Der Beschluss der Konferenz der Bundeskanzlerin mit den Regierungschefinnen und Regierungschefs der Länder sei laut DTV erneut enttäuschend. Dazu erklärt Norbert Kunz, Geschäftsführer des Deutschen Tourismusverbandes: „Auch wenn wir die Sorge angesichts der Infektionslage für nachvollziehbar halten: Ein strategischer Ansatz der Bund-Länder-Konferenz für den Deutschlandtourismus ist weiterhin nicht erkennbar. Erneut lassen Bund und Länder den Deutschlandtourismus ohne jegliche Perspektive im Regen stehen. Mehrfach wurde der Branche mit fast 3 Millionen Beschäftigten eine Strategie versprochen, wann und unter welchen Bedingungen sicheres Reisen wieder möglich ist. Davon ist weit und breit nichts erkennbar.

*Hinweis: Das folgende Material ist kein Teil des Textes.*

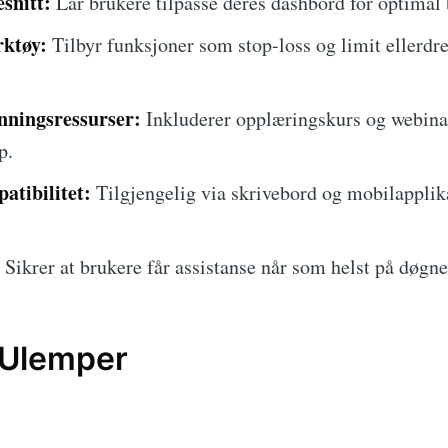
snitt:
Lar brukere tilpasse deres dashbord for optimal
rktøy:
Tilbyr funksjoner som stop-loss og limit ellerdre
ningsressurser:
Inkluderer opplæringskurs og webinar
p.
atibilitet:
Tilgjengelig via skrivebord og mobilapplik
Sikrer at brukere får assistanse når som helst på døgne
 Ulemper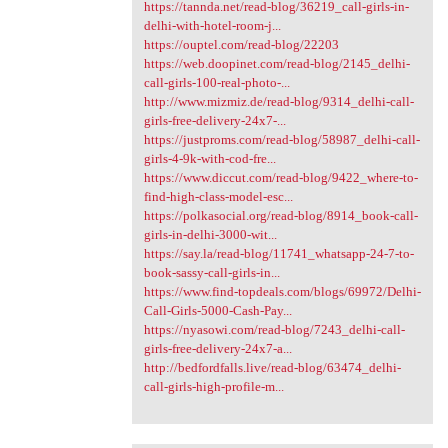
https://tannda.net/read-blog/36219_call-girls-in-
delhi-with-hotel-room-j...
https://ouptel.com/read-blog/22203
https://web.doopinet.com/read-blog/2145_delhi-
call-girls-100-real-photo-...
http://www.mizmiz.de/read-blog/9314_delhi-call-
girls-free-delivery-24x7-...
https://justproms.com/read-blog/58987_delhi-call-
girls-4-9k-with-cod-fre...
https://www.diccut.com/read-blog/9422_where-to-
find-high-class-model-esc...
https://polkasocial.org/read-blog/8914_book-call-
girls-in-delhi-3000-wit...
https://say.la/read-blog/11741_whatsapp-24-7-to-
book-sassy-call-girls-in...
https://www.find-topdeals.com/blogs/69972/Delhi-
Call-Girls-5000-Cash-Pay...
https://nyasowi.com/read-blog/7243_delhi-call-
girls-free-delivery-24x7-a...
http://bedfordfalls.live/read-blog/63474_delhi-
call-girls-high-profile-m...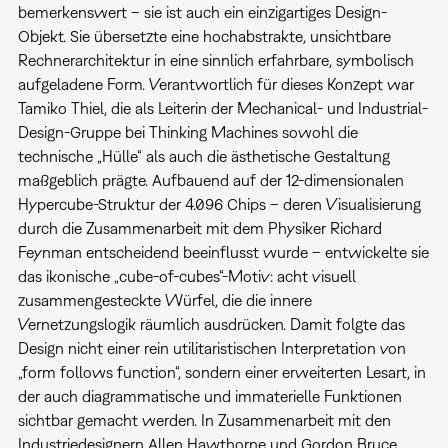
bemerkenswert – sie ist auch ein einzigartiges Design-
Objekt. Sie übersetzte eine hochabstrakte, unsichtbare
Rechnerarchitektur in eine sinnlich erfahrbare, symbolisch
aufgeladene Form. Verantwortlich für dieses Konzept war
Tamiko Thiel, die als Leiterin der Mechanical- und Industrial-
Design-Gruppe bei Thinking Machines sowohl die
technische „Hülle“ als auch die ästhetische Gestaltung
maßgeblich prägte. Aufbauend auf der 12-dimensionalen
Hypercube-Struktur der 4.096 Chips – deren Visualisierung
durch die Zusammenarbeit mit dem Physiker Richard
Feynman entscheidend beeinflusst wurde – entwickelte sie
das ikonische „cube-of-cubes“-Motiv: acht visuell
zusammengesteckte Würfel, die die innere
Vernetzungslogik räumlich ausdrücken. Damit folgte das
Design nicht einer rein utilitaristischen Interpretation von
„form follows function“, sondern einer erweiterten Lesart, in
der auch diagrammatische und immaterielle Funktionen
sichtbar gemacht werden. In Zusammenarbeit mit den
Industriedesignern Allen Hawthorne und Gordon Bruce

Kein Plan, keine Strategie, nicht einmal ein kleines Signal für sicheres Reisen im eigenen Bundesland. Der Tourismus in Deutschland ist seit fast fünf Monaten auf Null gesetzt. Zum aktuellen Infektionsgeschehen trägt er seit fünf Monaten nicht bei. Die bisherigen staatlichen Hilfen funktionieren nach wie vor alles andere als schnell und unbürokratisch. Viele Betriebe stehen nun endgültig mit dem Rücken zur Wand. Die Tourismusbranche erbringt seit Beginn der Pandemie ein Sonderopfer für die gesamte Gesellschaft, ohne dafür entschädigt zu werden.“


„Osterruhe“ zurückgezogen 

Nach massiver Kritik und Verwirrung um die geplante Corona-Osterruhe hat Bundeskanzlerin Angela Merkel diese Regelung aus den jüngsten Bund-Länder-Beschlüssen am heutigen Mittwoch wieder gekippt. Sie übernehme dafür die Verantwortung, sagte Merkel und bat die Bürgerinnen und Bürger um Verzeihung.